WHAT TO WORK ON
Write out the records again exactly. Nothing should be dropped.

INPUT DATA
_ _ _ _ _

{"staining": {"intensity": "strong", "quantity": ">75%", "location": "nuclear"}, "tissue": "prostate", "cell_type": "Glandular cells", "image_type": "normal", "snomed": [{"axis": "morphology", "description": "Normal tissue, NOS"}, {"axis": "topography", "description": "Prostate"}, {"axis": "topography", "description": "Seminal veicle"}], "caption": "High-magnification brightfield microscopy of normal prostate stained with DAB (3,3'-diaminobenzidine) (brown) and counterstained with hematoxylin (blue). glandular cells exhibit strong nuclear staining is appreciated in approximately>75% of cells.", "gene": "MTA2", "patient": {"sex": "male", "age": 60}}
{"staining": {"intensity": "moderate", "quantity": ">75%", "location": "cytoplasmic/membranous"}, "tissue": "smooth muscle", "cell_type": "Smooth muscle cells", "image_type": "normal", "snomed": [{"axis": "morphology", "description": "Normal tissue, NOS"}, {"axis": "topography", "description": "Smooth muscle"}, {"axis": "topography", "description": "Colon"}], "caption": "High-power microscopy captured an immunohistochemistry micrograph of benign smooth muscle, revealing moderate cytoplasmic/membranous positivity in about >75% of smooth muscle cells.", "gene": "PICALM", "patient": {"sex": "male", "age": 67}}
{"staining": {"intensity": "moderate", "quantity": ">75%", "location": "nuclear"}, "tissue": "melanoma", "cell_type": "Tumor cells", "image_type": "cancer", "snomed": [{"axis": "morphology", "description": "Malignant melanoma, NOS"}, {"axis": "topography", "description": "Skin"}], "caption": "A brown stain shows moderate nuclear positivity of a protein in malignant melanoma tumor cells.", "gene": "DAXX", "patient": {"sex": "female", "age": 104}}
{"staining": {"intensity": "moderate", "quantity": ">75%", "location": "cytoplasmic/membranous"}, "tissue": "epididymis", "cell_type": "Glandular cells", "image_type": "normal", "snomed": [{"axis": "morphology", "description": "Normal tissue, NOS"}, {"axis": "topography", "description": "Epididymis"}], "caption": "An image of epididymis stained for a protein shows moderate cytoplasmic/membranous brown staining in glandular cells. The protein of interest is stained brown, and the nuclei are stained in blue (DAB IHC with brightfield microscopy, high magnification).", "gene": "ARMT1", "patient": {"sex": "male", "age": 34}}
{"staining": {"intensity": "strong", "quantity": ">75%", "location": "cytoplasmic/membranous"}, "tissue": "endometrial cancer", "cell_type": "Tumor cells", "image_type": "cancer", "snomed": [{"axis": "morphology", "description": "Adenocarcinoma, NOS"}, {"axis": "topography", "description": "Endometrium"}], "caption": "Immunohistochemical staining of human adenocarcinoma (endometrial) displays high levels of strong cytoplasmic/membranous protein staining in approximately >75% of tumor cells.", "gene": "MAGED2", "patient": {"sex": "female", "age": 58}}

_ _ _ _ _

RESPONSE BOX
{"staining": {"intensity": "strong", "quantity": ">75%", "location": "nuclear"}, "tissue": "prostate", "cell_type": "Glandular cells", "image_type": "normal", "snomed": [{"axis": "morphology", "description": "Normal tissue, NOS"}, {"axis": "topography", "description": "Prostate"}, {"axis": "topography", "description": "Seminal veicle"}], "caption": "High-magnification brightfield microscopy of normal prostate stained with DAB (3,3'-diaminobenzidine) (brown) and counterstained with hematoxylin (blue). glandular cells exhibit strong nuclear staining is appreciated in approximately>75% of cells.", "gene": "MTA2", "patient": {"sex": "male", "age": 60}}
{"staining": {"intensity": "moderate", "quantity": ">75%", "location": "cytoplasmic/membranous"}, "tissue": "smooth muscle", "cell_type": "Smooth muscle cells", "image_type": "normal", "snomed": [{"axis": "morphology", "description": "Normal tissue, NOS"}, {"axis": "topography", "description": "Smooth muscle"}, {"axis": "topography", "description": "Colon"}], "caption": "High-power microscopy captured an immunohistochemistry micrograph of benign smooth muscle, revealing moderate cytoplasmic/membranous positivity in about >75% of smooth muscle cells.", "gene": "PICALM", "patient": {"sex": "male", "age": 67}}
{"staining": {"intensity": "moderate", "quantity": ">75%", "location": "nuclear"}, "tissue": "melanoma", "cell_type": "Tumor cells", "image_type": "cancer", "snomed": [{"axis": "morphology", "description": "Malignant melanoma, NOS"}, {"axis": "topography", "description": "Skin"}], "caption": "A brown stain shows moderate nuclear positivity of a protein in malignant melanoma tumor cells.", "gene": "DAXX", "patient": {"sex": "female", "age": 104}}
{"staining": {"intensity": "moderate", "quantity": ">75%", "location": "cytoplasmic/membranous"}, "tissue": "epididymis", "cell_type": "Glandular cells", "image_type": "normal", "snomed": [{"axis": "morphology", "description": "Normal tissue, NOS"}, {"axis": "topography", "description": "Epididymis"}], "caption": "An image of epididymis stained for a protein shows moderate cytoplasmic/membranous brown staining in glandular cells. The protein of interest is stained brown, and the nuclei are stained in blue (DAB IHC with brightfield microscopy, high magnification).", "gene": "ARMT1", "patient": {"sex": "male", "age": 34}}
{"staining": {"intensity": "strong", "quantity": ">75%", "location": "cytoplasmic/membranous"}, "tissue": "endometrial cancer", "cell_type": "Tumor cells", "image_type": "cancer", "snomed": [{"axis": "morphology", "description": "Adenocarcinoma, NOS"}, {"axis": "topography", "description": "Endometrium"}], "caption": "Immunohistochemical staining of human adenocarcinoma (endometrial) displays high levels of strong cytoplasmic/membranous protein staining in approximately >75% of tumor cells.", "gene": "MAGED2", "patient": {"sex": "female", "age": 58}}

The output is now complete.